The reaction in England to these events in France was predictable. Even the most ardent supporters of the Revolution were left in disillusionment and despair. As Wordsworth expressed it in his greatest poem, The Prelude:

Frenchmen had changed a war of self-defense

For one of conquest, losing sight of all

Which they had struggled for ....

As for the government and the ruling classes, their fear of the Revo­lution was hardened into severe repressive measures at home against all those who sympathized with democratic ideals or reform, and into determined military opposition abroad against Napoleon's imperial army. (His navy had been destroyed by Lord Nelson at the Battle of Trafalgar in 1805.) Although emperor, with unlimited powers, Napoleon was in some respects still a man of the French Revolution, inheriting some of its liberating ideas, which were al­ready triumphant in America.

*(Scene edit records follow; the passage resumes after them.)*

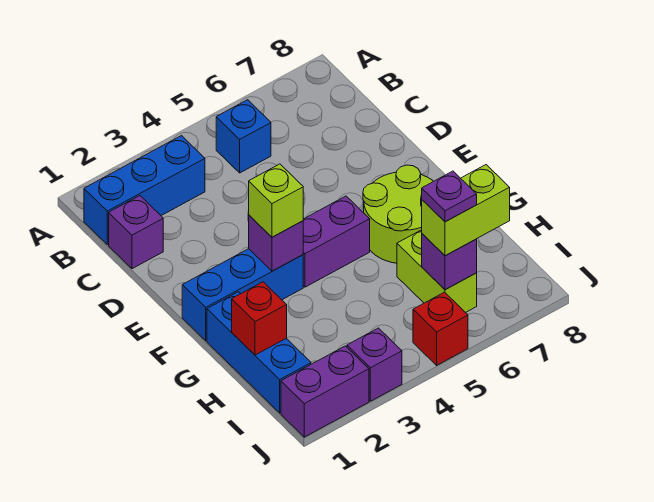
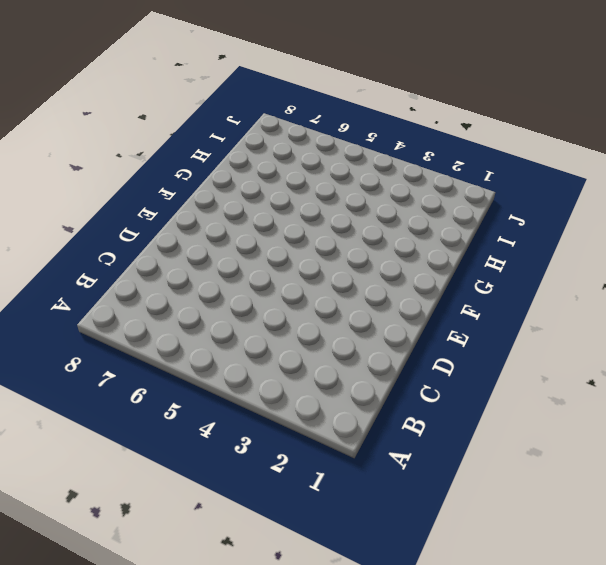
none -> blue brick B1:B3 level 1
none -> blue brick B5 level 1
none -> purple brick C1 level 1

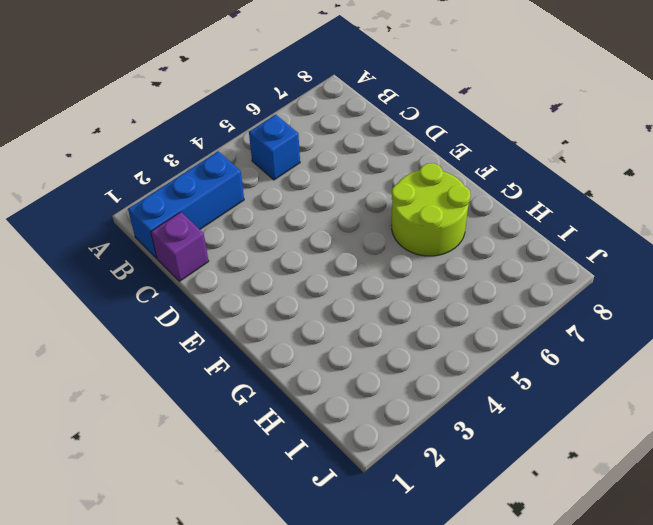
none -> blue brick F1:F3 level 1
none -> purple brick F4:F5 level 1
none -> blue brick G1:I1 level 1

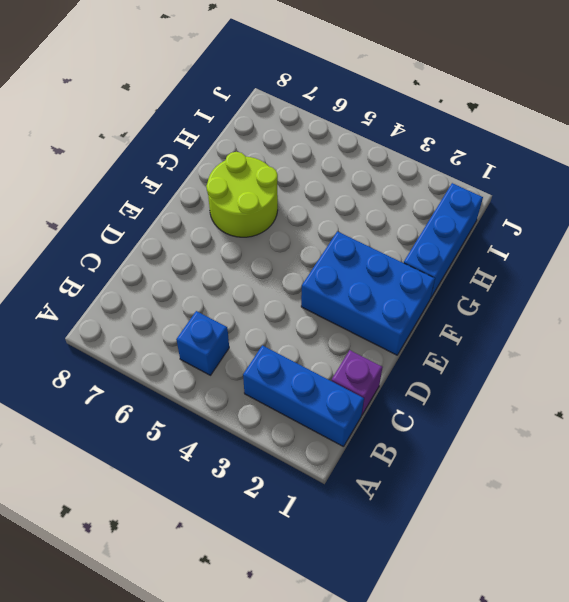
blue brick E1:F3 level 1 -> blue brick F1:F3 level 1
none -> purple brick F4:F5 level 1
none -> lime brick H6:I6 level 1
none -> purple brick J1:J2 level 1

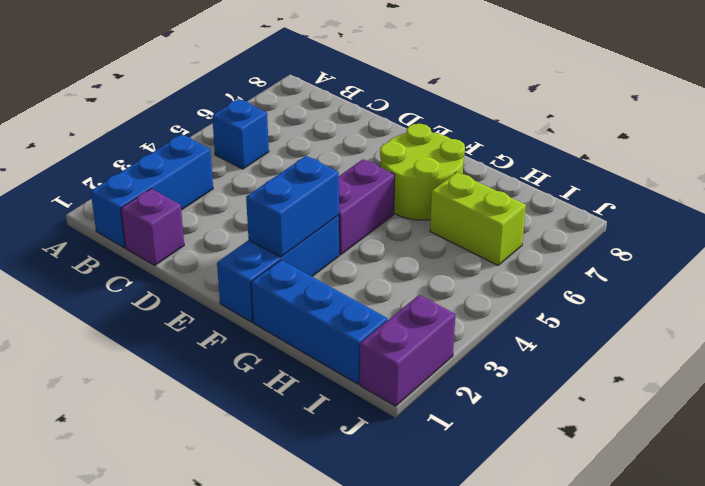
blue brick F2:F3 level 2 -> purple brick F3 level 2
none -> purple brick J3 level 1
none -> red brick J5 level 1
none -> red brick H1 level 2

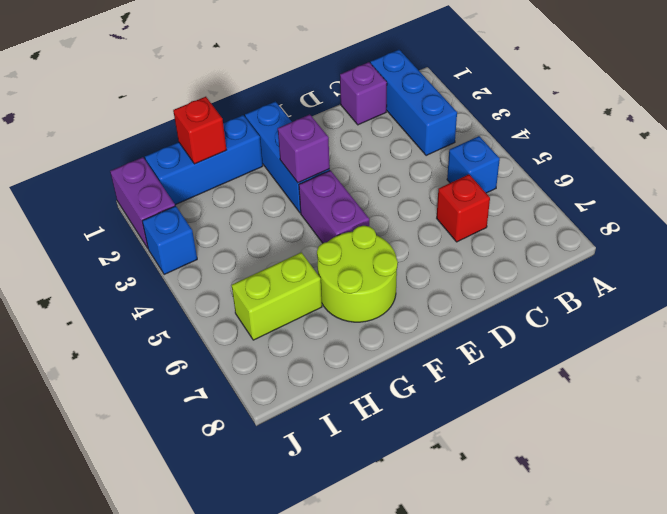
red brick C6 level 1 -> red brick J5 level 1
blue brick J3 level 1 -> purple brick J3 level 1
none -> purple brick I6 level 2
none -> lime brick F3 level 3
none -> lime brick I6:I7 level 3

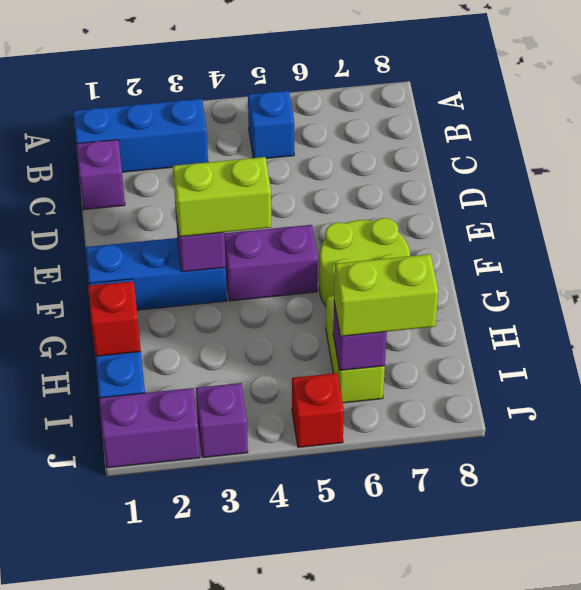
lime brick F3:F4 level 3 -> lime brick F3 level 3
none -> purple plate I6 level 4

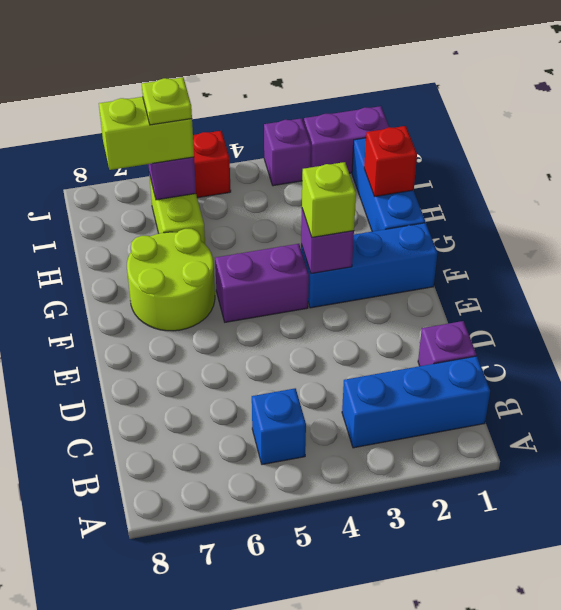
lime plate I6 level 4 -> purple plate I6 level 4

The Whigs in Britain recognized this fact and were in favor of trying to come to terms with Napoleon. But the Tories, who saw in him a threat to their political and social sys­tem, carried the country. The final defeat of Napoleon in 1815 at the Battle of Waterloo was cause for triumphant celebration by the con­servative forces that ruled England during these years. But for some of the disillusioned English, such as Shelley and Byron, who had sympathized with the ideals of the French Revolution, Waterloo marked the defeat of one despotic power by another. Far from show­ing the way to democratic progress and reform, the French Revolu­tion seemed to them to have consolidated the power of the wealthy and reactionary ruling classes.